Data excerpts:
------------
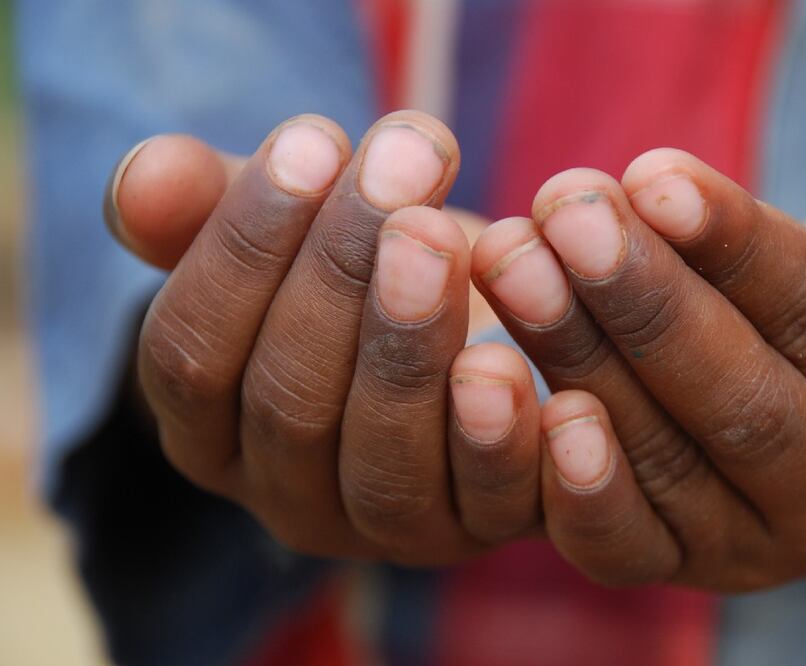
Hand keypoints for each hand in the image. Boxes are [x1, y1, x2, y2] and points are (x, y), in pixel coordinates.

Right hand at [106, 111, 542, 563]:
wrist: (486, 321)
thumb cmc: (366, 268)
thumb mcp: (293, 227)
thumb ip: (210, 205)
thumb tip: (145, 179)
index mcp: (211, 432)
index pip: (190, 356)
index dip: (242, 246)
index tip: (312, 140)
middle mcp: (291, 497)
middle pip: (290, 403)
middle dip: (341, 272)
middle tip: (399, 164)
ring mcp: (388, 529)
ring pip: (384, 460)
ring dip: (410, 340)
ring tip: (439, 234)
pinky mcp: (484, 527)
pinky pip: (489, 502)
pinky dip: (502, 437)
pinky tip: (518, 358)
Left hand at [470, 81, 805, 589]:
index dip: (738, 246)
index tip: (651, 175)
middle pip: (742, 402)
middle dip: (646, 303)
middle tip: (567, 213)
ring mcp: (758, 551)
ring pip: (665, 460)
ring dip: (578, 357)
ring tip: (514, 263)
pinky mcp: (678, 568)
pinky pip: (617, 543)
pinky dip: (566, 481)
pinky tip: (505, 394)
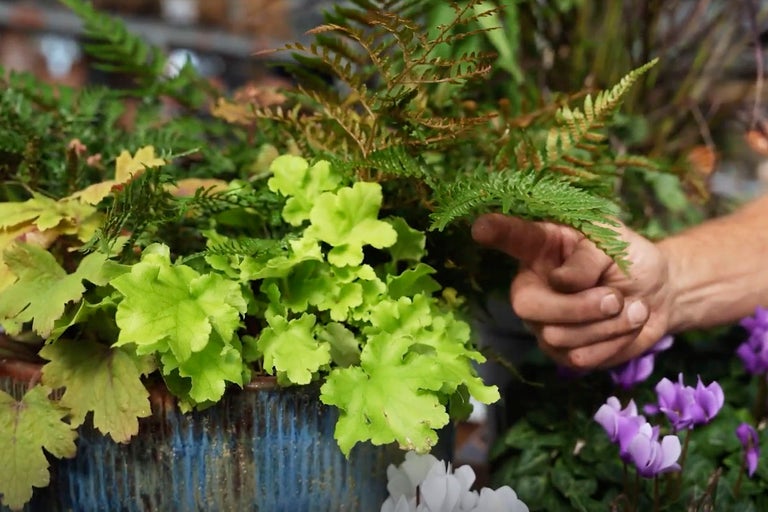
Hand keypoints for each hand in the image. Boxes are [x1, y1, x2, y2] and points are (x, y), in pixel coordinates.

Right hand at [471, 213, 674, 368]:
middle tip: (614, 299)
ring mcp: (542, 322)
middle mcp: (532, 285)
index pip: (514, 237)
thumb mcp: (615, 244)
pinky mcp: (561, 353)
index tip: (480, 227)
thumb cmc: (630, 260)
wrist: (659, 296)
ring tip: (632, 308)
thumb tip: (561, 283)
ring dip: (607, 325)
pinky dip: (612, 343)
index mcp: (542, 247)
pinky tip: (624, 326)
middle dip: (576, 308)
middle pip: (526, 305)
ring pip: (558, 336)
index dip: (496, 232)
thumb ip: (586, 258)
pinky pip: (579, 358)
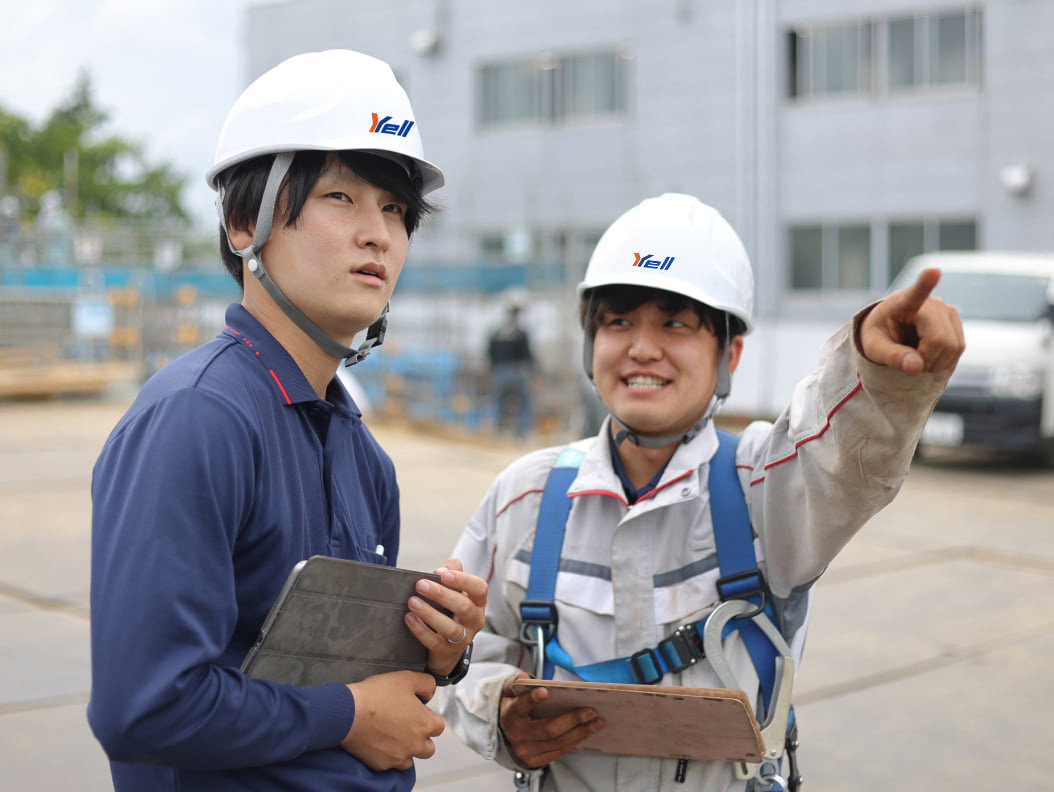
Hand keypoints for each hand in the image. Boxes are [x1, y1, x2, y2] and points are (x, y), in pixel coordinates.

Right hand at [341, 671, 443, 770]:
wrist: (348, 713)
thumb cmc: (375, 696)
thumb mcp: (406, 678)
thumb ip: (425, 683)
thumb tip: (429, 691)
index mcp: (424, 725)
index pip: (439, 726)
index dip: (429, 716)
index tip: (418, 712)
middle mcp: (415, 745)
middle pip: (428, 747)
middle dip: (421, 737)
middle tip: (407, 725)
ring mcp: (398, 757)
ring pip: (410, 759)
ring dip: (406, 749)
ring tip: (394, 735)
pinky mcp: (382, 764)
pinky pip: (391, 764)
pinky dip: (389, 756)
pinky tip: (380, 742)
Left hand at [405, 558, 487, 676]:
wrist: (447, 647)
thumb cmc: (450, 611)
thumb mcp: (454, 591)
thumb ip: (450, 572)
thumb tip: (442, 569)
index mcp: (478, 602)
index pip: (479, 588)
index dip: (463, 580)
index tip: (443, 574)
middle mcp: (474, 620)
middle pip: (463, 607)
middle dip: (441, 594)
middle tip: (420, 585)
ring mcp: (463, 638)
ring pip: (449, 627)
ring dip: (429, 613)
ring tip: (412, 602)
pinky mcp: (447, 651)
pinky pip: (434, 642)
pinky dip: (421, 630)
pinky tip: (409, 618)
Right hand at [498, 672, 603, 768]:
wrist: (501, 736)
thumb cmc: (509, 710)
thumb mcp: (506, 693)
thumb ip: (514, 683)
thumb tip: (524, 677)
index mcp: (509, 716)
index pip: (520, 707)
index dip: (531, 700)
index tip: (545, 691)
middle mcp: (518, 736)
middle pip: (548, 729)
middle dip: (571, 720)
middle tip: (589, 711)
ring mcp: (527, 751)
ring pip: (557, 742)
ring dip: (580, 732)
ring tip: (596, 722)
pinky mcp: (536, 760)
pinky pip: (559, 751)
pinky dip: (575, 741)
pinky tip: (586, 731)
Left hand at [859, 267, 964, 375]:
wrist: (888, 332)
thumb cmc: (878, 336)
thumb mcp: (874, 348)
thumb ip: (892, 356)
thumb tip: (916, 368)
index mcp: (902, 302)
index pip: (916, 292)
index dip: (926, 283)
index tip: (933, 270)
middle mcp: (930, 302)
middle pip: (940, 340)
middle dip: (926, 361)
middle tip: (909, 364)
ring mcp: (947, 310)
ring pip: (954, 346)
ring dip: (936, 364)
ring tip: (917, 360)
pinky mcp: (956, 321)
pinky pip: (959, 348)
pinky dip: (945, 361)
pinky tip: (930, 358)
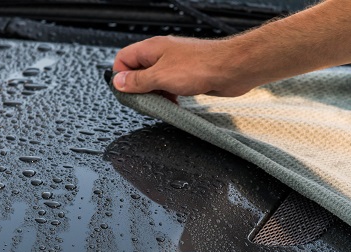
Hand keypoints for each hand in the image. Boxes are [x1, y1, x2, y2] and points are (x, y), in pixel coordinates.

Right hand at [112, 35, 256, 97]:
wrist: (231, 69)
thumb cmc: (200, 67)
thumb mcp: (161, 77)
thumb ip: (138, 81)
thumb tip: (118, 82)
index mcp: (152, 48)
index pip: (124, 59)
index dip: (121, 77)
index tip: (125, 93)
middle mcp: (162, 54)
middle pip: (138, 71)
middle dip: (139, 89)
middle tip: (144, 102)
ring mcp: (175, 64)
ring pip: (155, 81)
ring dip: (155, 94)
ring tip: (161, 104)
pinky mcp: (187, 75)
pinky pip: (170, 86)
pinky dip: (169, 96)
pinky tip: (174, 104)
------------
| Problem details |
Restate all of the data word for word and include no pictures.

| Solved exercise |
Hand keypoints for each hand in the image. Boxes are [x1, y1, x2, y2] and points are (x, y), in pixel coordinates.

Right hand at [106, 111, 542, 563]:
wrist: (486, 321)
thumb cmc: (366, 268)
thumb mcp: (293, 227)
thumb ip: (210, 205)
thumb tip: (145, 179)
index mcp: (211, 432)
index pip: (190, 356)
index dip: (242, 246)
index tip: (312, 140)
middle mcp: (291, 497)
middle pip: (290, 403)
middle dip: (341, 272)
middle tip: (399, 164)
ring mcp: (388, 529)
ring pip: (384, 460)
ring dip: (410, 340)
ring tip: (439, 234)
pinky mcp: (484, 527)
pinky pip: (489, 502)
pinky dip: (502, 437)
pinky tip: (518, 358)
Left hand at [470, 81, 805, 589]:
index dip: (738, 246)
index tip: (651, 175)
middle pip: (742, 402)
middle dip: (646, 303)
middle tip: (567, 213)
ring mcp: (758, 551)
ring pip: (665, 460)
ring dip: (578, 357)
ring tip: (514, 263)
pinky mcp: (678, 568)
pinky pip: (617, 543)
pinky dip: (566, 481)
pinky tip: (505, 394)
Hand keypoints for each hand in the image. Boxes are [x1, y1, x2, y2] and points are (x, y), in pixel coordinates.

Right hand at [471, 213, 674, 368]:
middle tip: (614, 299)
ring mcp: (542, 322)
middle mcp: (532, 285)
index pip: (514, 237)
thumb mcp: (615, 244)
pinky mcp: (561, 353)
index tip: (480, 227)
thumb cmc: (630, 260)
wrist: (659, 296)
ring tip: (632, 308)
thumb tip: (561, 283)
ring dip: (607, 325)
pinky dip: (612, 343)
index mcp: (542, 247)
pinky tip: (624, 326)
middle dip: (576, 308)
middle pip: (526, 305)
ring pip: (558, 336)
index dip: (496, 232)
thumb ip: (586, 258)
pinky pip: (579, 358)
Hand keypoints for each hand in the image. Boxes are [x1, y1, x2, y2] and points are (x, y), in pixel coordinates.

Right hand at [341, 671, 443, 770]:
wrist: (348, 713)
thumb cmc: (375, 696)
thumb mcp: (406, 678)
thumb ip: (425, 683)
thumb tip: (429, 691)
index mcp: (424, 725)
index pip: (439, 726)
index dip: (429, 716)
index tip: (418, 712)
middle mcp: (415, 745)
middle pip: (428, 747)
middle dip: (421, 737)
middle tip: (407, 725)
ring mcp: (398, 757)
ring pip: (410, 759)
ring dip: (406, 749)
ring tip: (394, 735)
pinky mcp: (382, 764)
pinky pip: (391, 764)
pinky dip: (389, 756)
pinky tip: (380, 742)
Left hand at [405, 558, 487, 676]:
wrist: (447, 647)
thumb cmc: (450, 611)
thumb mcp: (454, 591)
thumb ip: (450, 572)
thumb tip: (442, 569)
index mcp: (478, 602)
index pip: (479, 588)
index dip: (463, 580)
index tip: (443, 574)
middle mcp: (474, 620)
middle pip: (463, 607)
middle dip: (441, 594)
middle tip: (420, 585)
ring mcp: (463, 638)
ring pip: (449, 627)
ring dip: (429, 613)
ring tip: (412, 602)
pinky mcp: (447, 651)
pinky pip: (434, 642)
pinky dip: (421, 630)
pinky tip: (409, 618)
Right hand at [498, 672, 603, 768]:
wrist: (501, 736)
thumb cmc: (509, 710)
thumb mcp: (506, 693)
thumb ip: (514, 683)
thumb tip: (524, 677)
index mcp: (509, 716)
index pip: (520, 707)
index dip: (531, 700)
index tip: (545, 691)
middle mcp: (518, 736)
middle pip: (548, 729)
middle dip: (571, 720)
middle tip: (589, 711)
ring mcp: (527, 751)
ring pip: (557, 742)
ring dip: (580, 732)
ring tip: (596, 722)
pinky mcp: (536, 760)
pinky pip: (559, 751)
pinky dip: (575, 741)
pinky tip: (586, 731)
Left hand at [859, 267, 964, 375]:
wrist: (888, 332)
thumb cmc: (878, 336)
thumb mcp: (874, 348)
thumb ip: (892, 356)
thumb tip: (916, 368)
index mcp: (902, 302)
index pip: (916, 292)
index dip: (926, 283)
index tip: (933, 270)
middle mcp: (930, 302)
middle pip: (940, 340)
middle dip: (926, 361)
middle tip: (909, 364)
ring mcp: (947, 310)
ring pip: (954, 346)
ring dip: (936, 364)
ring tip: (917, 360)
pinky mcp: (956, 321)
pinky pip: (959, 348)
pinky dip: (945, 361)
pinky tip: (930, 358)
Hand keypoints for each hand in the image. Boxes are [x1, y1, x2, y2] and points are (x, y), in pixel coordinates.

Right hand at [112, 35, 256, 97]:
wrist: (231, 69)
thumb cmc: (200, 67)
thumb mcp: (161, 77)
thumb ip: (138, 81)
thumb tip: (118, 82)
index mcp: (152, 48)
index pip: (124, 59)
index dip: (121, 77)
index tip: (125, 93)
middle mcp: (162, 54)
middle pip: (138, 71)
middle dip: (139, 89)
middle tip: (144, 102)
ring mcp: (175, 64)
ring pip: (155, 81)
ring dip: (155, 94)
ring tip: (161, 104)
pinky mcp: (187, 75)
pinky pip: (170, 86)
pinky dip: (169, 96)
pinky tip: (174, 104)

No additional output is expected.